**Stated task**
Copy the lines below word for word, from the first to the last.

◇ ◇ ◇ ◇ ◇ ◇ ◇

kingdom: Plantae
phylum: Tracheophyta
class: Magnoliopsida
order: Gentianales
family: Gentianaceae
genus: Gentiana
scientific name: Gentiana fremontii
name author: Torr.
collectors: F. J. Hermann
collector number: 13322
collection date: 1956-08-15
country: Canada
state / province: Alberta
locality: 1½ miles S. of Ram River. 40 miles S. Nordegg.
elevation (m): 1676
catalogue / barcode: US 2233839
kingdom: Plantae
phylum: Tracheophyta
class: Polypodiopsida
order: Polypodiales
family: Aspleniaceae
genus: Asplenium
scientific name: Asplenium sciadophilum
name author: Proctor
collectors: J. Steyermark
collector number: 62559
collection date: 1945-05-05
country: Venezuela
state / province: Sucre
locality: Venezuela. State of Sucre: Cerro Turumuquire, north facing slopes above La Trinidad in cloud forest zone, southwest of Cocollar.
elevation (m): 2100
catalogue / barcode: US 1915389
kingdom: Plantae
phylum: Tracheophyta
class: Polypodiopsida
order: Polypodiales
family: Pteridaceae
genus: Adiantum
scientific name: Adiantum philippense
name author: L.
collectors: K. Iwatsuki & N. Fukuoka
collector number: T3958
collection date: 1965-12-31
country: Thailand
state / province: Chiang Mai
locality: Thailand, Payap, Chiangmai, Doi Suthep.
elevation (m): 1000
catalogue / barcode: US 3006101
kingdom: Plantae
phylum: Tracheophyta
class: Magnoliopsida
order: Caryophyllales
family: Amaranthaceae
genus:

◇ ◇ ◇ ◇ ◇ ◇ ◇

**Result for this task**
kingdom: Plantae
phylum: Tracheophyta
class: Magnoliopsida
order: Gentianales
family: Gentianaceae
genus: Gentiana
scientific name: Gentiana fremontii
name author: Torr.
collectors: F. J. Hermann
collector number: 13322
collection date: 1956-08-15
country: Canada
state / province: Alberta
locality: 1½ miles S. of Ram River. 40 miles S. Nordegg.
elevation (m): 1676
catalogue / barcode: US 2233839
kingdom: Plantae
phylum: Tracheophyta
class: Polypodiopsida
order: Polypodiales
family: Aspleniaceae
genus: Asplenium
scientific name: Asplenium sciadophilum
name author: Proctor
collectors: J. Steyermark
collector number: 62559
collection date: 1945-05-05
country: Venezuela
state / province: Sucre
locality: Venezuela. State of Sucre: Cerro Turumuquire, north facing slopes above La Trinidad in cloud forest zone, southwest of Cocollar.
elevation (m): 2100
catalogue / barcode: US 1915389
kingdom: Plantae
phylum: Tracheophyta
class: Polypodiopsida
order: Polypodiales
family: Pteridaceae
genus: Adiantum
scientific name: Adiantum philippense
name author: L.
collectors: K. Iwatsuki & N. Fukuoka
collector number: T3958
collection date: 1965-12-31
country: Thailand
state / province: Chiang Mai
locality: Thailand, Payap, Chiangmai, Doi Suthep.
elevation (m): 1000
catalogue / barcode: US 3006101
kingdom: Plantae
phylum: Tracheophyta
class: Magnoliopsida
order: Caryophyllales
family: Amaranthaceae
genus:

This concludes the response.